Distributed Runtime¶

Overview¶

Distributed execution is enabled by run.distributed.enabled=true. The runtime uses Ray actors for orchestration and requires Postgres for distributed state prerequisites.

Bootstrap lifecycle¶

Entry path: - src/dlgforge/pipeline/runner.py detects distributed mode. - src/dlgforge/distributed/bootstrap.py executes bootstrap.

Bootstrap stages: 1. Initialize Ray runtime (ray.address with optional local fallback for auto). 2. Validate Postgres DSN and connectivity (SELECT 1). 3. Select provisioner based on llm.backend. 4. Optionally spawn worker and coordinator actors. 5. Execute generation under bootstrap env overrides. 6. Stop provisioned resources and optionally shutdown Ray started by bootstrap.

Backend behavior¶

openai: no vLLM provisioning; routed endpoint overrides are not required.
vllm_attach: validates configured endpoints (/v1/models) before run.
vllm_managed: starts vLLM server actors on Ray workers and waits until healthy.

Required prerequisites¶

store.backend=postgres for distributed path.
Postgres DSN provided by store.postgres.dsn or DLGFORGE_POSTGRES_DSN.
Ray installed and reachable.
For managed vLLM: vllm binary available on worker nodes.

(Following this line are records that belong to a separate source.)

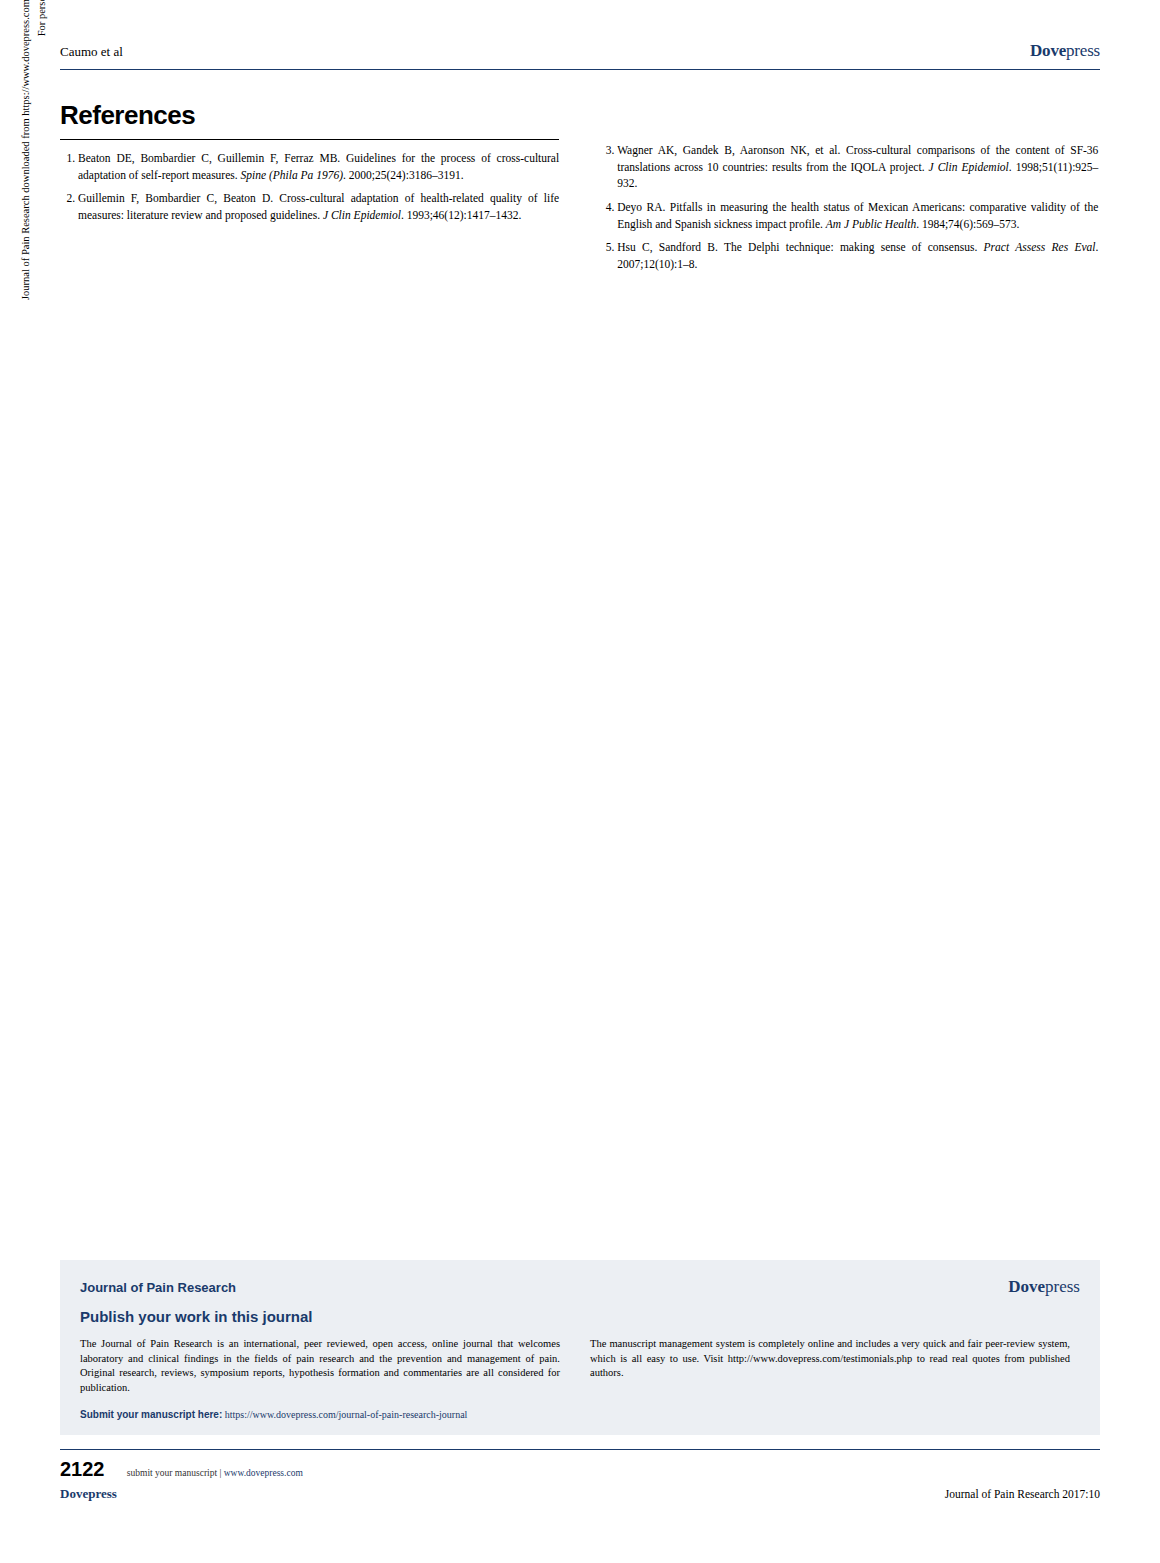Caumo et al
Dove press
Journal of Pain Research downloaded from https://www.dovepress.com/ by 189.122.96.254 on 06-Oct-2017 For personal use only.
References
Beaton DE, Bombardier C, Guillemin F, Ferraz MB. Guidelines for the process of cross-cultural adaptation of self-report measures. Spine (Phila Pa 1976). 2000;25(24):3186–3191.
Guillemin F, Bombardier C, Beaton D. Cross-cultural adaptation of health-related quality of life measures: literature review and proposed guidelines. J Clin Epidemiol. 1993;46(12):1417–1432.
Wagner AK, Gandek B, Aaronson NK, et al. Cross-cultural comparisons of the content of SF-36 translations across 10 countries: results from the IQOLA project. J Clin Epidemiol. 1998;51(11):925–932.
Deyo RA. Pitfalls in measuring the health status of Mexican Americans: comparative validity of the English and Spanish sickness impact profile. Am J Public Health. 1984;74(6):569–573.
Hsu C, Sandford B. The Delphi technique: making sense of consensus. Pract Assess Res Eval. 2007;12(10):1–8.
Journal of Pain Research
Dove press
Publish your work in this journal
The Journal of Pain Research is an international, peer reviewed, open access, online journal that welcomes laboratory and clinical findings in the fields of pain research and the prevention and management of pain. Original research, reviews, symposium reports, hypothesis formation and commentaries are all considered for publication.
The manuscript management system is completely online and includes a very quick and fair peer-review system, which is all easy to use. Visit http://www.dovepress.com/testimonials.php to read real quotes from published authors.
Submit your manuscript here: https://www.dovepress.com/journal-of-pain-research-journal
2122
Dove press
submit your manuscript | www.dovepress.com
Journal of Pain Research 2017:10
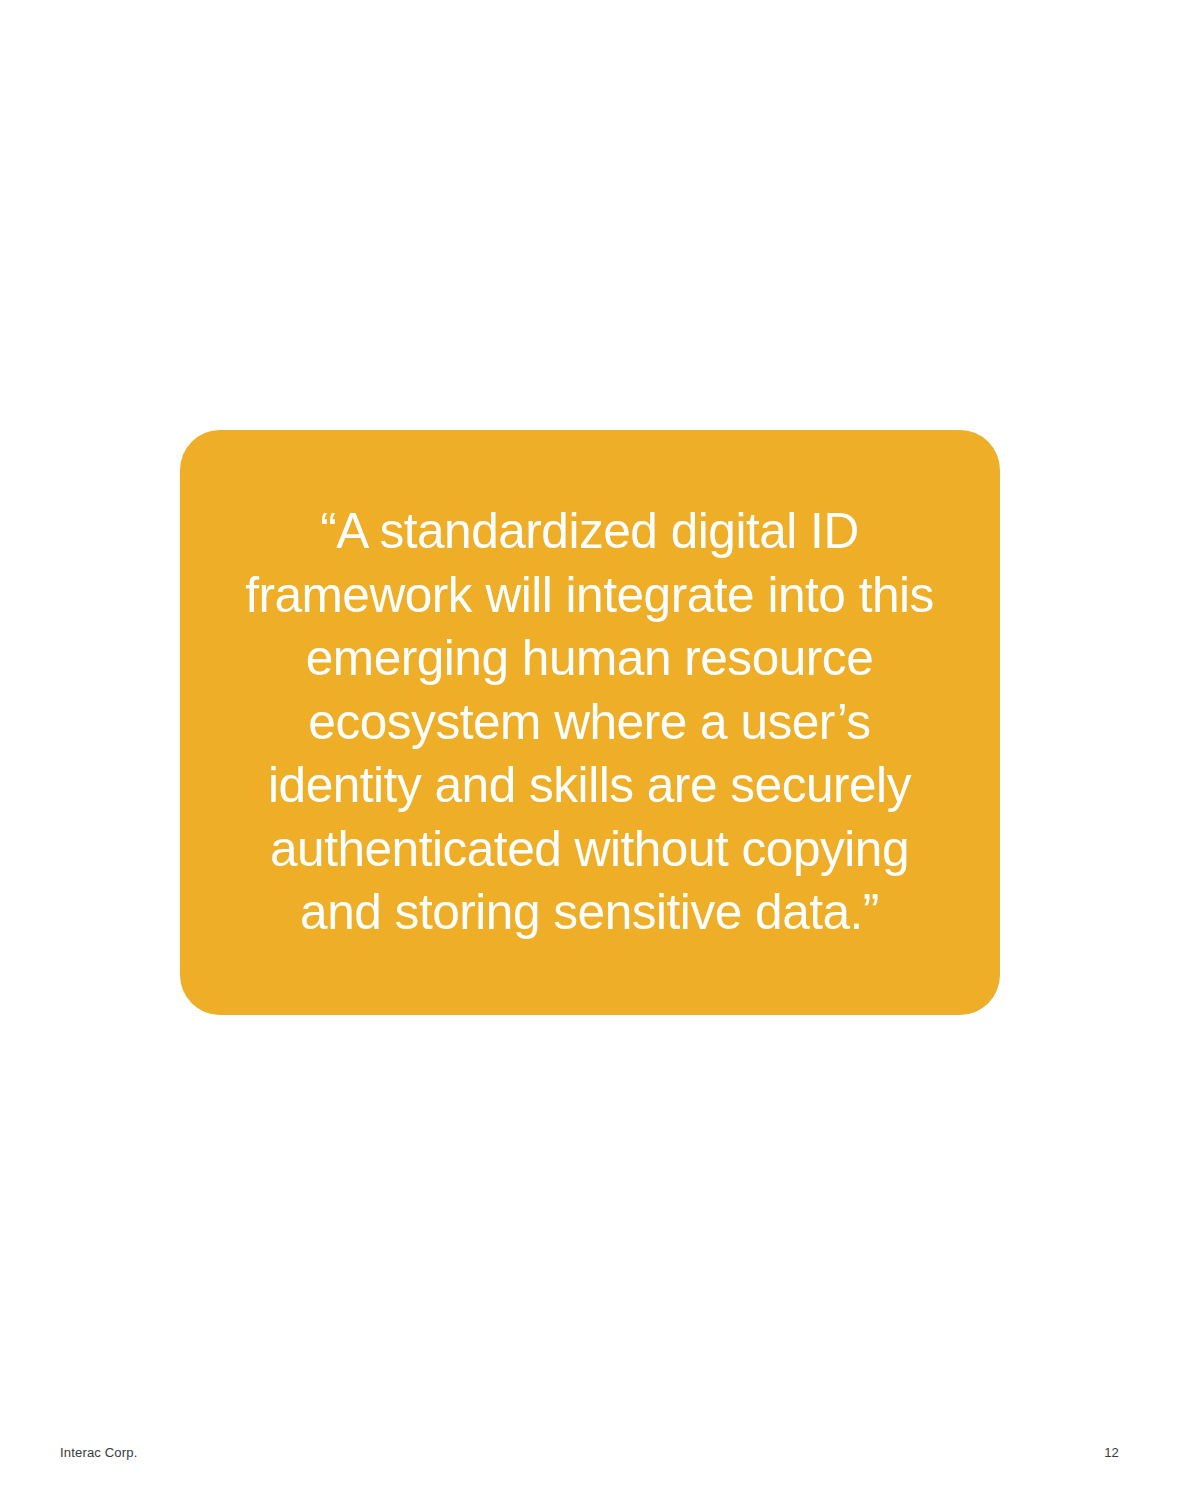“A standardized digital ID framework will integrate into this emerging human resource ecosystem where a user’s identity and skills are securely authenticated without copying and storing sensitive data.”
Interac Corp. 12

Runtime env overrides injected by bootstrap¶

Typical overrides set for the coordinator execution environment: - DLGFORGE_RUN_BOOTSTRAPPED=1 - LLM_BACKEND=<backend> - LLM_ROUTING_STRATEGY=<strategy> (when endpoints exist) - LLM_ROUTING_ENDPOINTS_JSON=<json> (when endpoints exist) - LLM_MODEL=<served_model_name> in managed mode when model is otherwise unset

Failure modes¶

Common bootstrap failures: - Missing or invalid Postgres DSN. - Ray cluster unavailable and local fallback disabled. - vllm_attach endpoints unhealthy. - vllm_managed missing vllm binary or failing server startup.

Operational recommendations¶

Keep ray.auto_start_local=true for laptop/dev convenience.
In production, use explicit Ray addresses and monitored Postgres.
Validate endpoint health out-of-band before long runs.
Keep llm.vllm.served_model_name aligned with agent model names in managed mode.